4 de março de 2025 - 12:25

Sobre gramados e opiniões artificiais

A polêmica do gramado incendiou quando um grupo de jogadores de elite manifestou seu descontentamento com o piso sintético. A fumaça se alastrou pelos programas jornalísticos, mesas de bar e redes sociais. Não há quem não tenha uma opinião sobre o assunto —como não há quem não tenha opinião sobre tudo hoje em dia.

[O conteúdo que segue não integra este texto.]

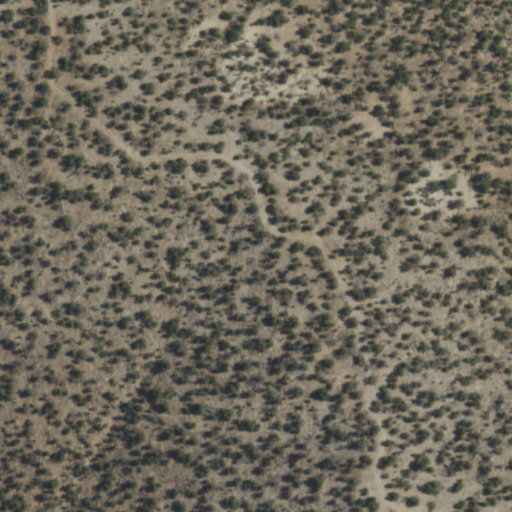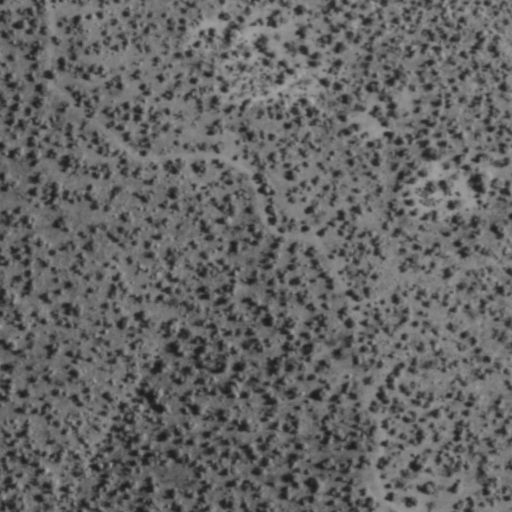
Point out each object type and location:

Porém, Sócrates —não o jogador— costumava dar de ombros à mera opinião (doxa), por considerá-la enublada pelos sentidos e pela paixão. O fato de os defensores dos campos artificiais serem a esmagadora maioria entre os torcedores de Palmeiras, Atlético e Botafogo (adeptos do campo artificial), e o inverso ocorrer entre seus adversários, é sinal de que o grego era mesmo um craque do pensamento — assim como o xará da camisa 8.

Em contendas sentimentais como essa, a racionalidade da ciência pode contribuir. Em setembro de 2024, quando o tema ainda estava em banho-maria, escrevi sobre os riscos de lesão em gramados sintéticos. Atualizo: segue não havendo evidências de que esses campos representem uma ameaça à segurança dos jogadores. Essa conclusão, contudo, não pode ser incondicionalmente generalizada para locais onde não se tem estudos. Entre as confederações que optaram por jogar no escuro, está a brasileira. Cobrado pela inação, Ednaldo Rodrigues, presidente da CBF, disse ao UOL que a entidade “está fazendo um estudo bastante profundo dentro do Brasil, não com dados científicos externos”. Saiu-se com a máxima da pizzaria em caos:

“–Meu senhor, cadê a pizza que pedi há um tempão?”

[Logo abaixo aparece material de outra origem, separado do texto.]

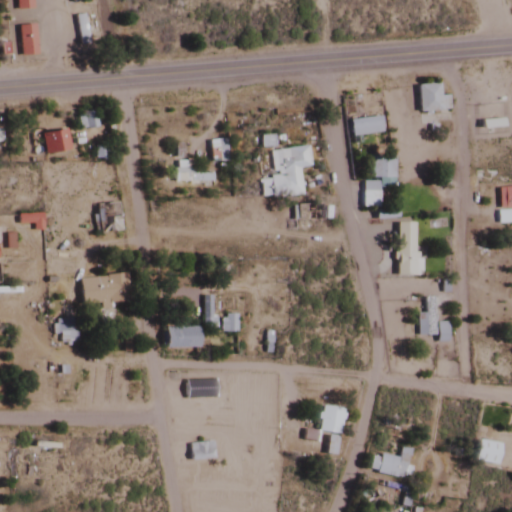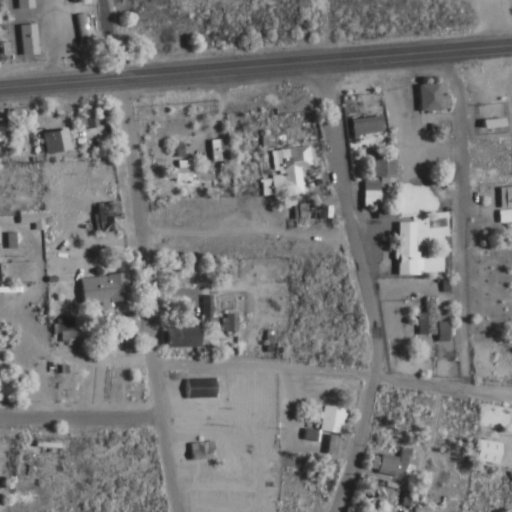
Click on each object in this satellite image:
building: (73, 1)
building: (19, 5)
building: (79, 30)
building: (24, 41)
road: (256, 68)
building: (429, 100)
building: (84, 121)
building: (490, 124)
building: (362, 126)
building: (52, 142)
building: (215, 151)
building: (99, 153)
building: (378, 169)
building: (284, 171)
building: (181, 176)
building: (367, 195)
building: (503, 205)
building: (304, 214)
building: (108, 218)
building: (28, 220)
road: (457, 220)
building: (403, 251)
road: (139, 255)
road: (362, 288)
building: (99, 289)
building: (226, 323)
building: (421, 324)
building: (62, 327)
building: (439, 332)
building: (177, 337)
road: (332, 375)
building: (190, 405)
building: (326, 420)
road: (79, 421)
building: (484, 452)
building: (389, 464)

“—Saiu agorinha mesmo, chefe!”

Para enganarmos a fome, convido o leitor a relembrar as incógnitas sobre o tema e a exercitar o raciocínio científico na esperança de esclarecê-las.

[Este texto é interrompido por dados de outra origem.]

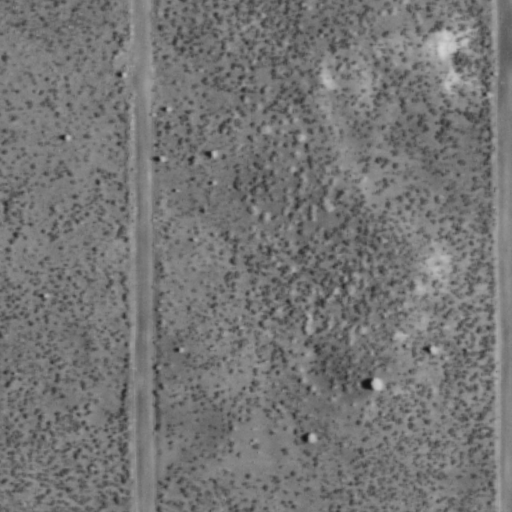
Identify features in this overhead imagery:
road: (510, 141)
road: (150, 256)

A começar pela central: a prevalência de lesões difere entre os tipos de gramados brasileiros? Uma resposta convincente demandaria comparar a ocorrência de lesões normalizada pelo tempo de exposição. Ou seja, a cada x horas de futebol praticado, houve um número y de lesões no piso sintético e z no natural. Testes estatísticos triviais permitiriam dizer se y e z são diferentes.

A superfície influencia a gravidade e os tipos de lesões (musculares, articulares, ósseas etc)? A aplicação do mesmo método comparativo, mas agora classificando as lesões por tipologia e intensidade, sanaria essa lacuna.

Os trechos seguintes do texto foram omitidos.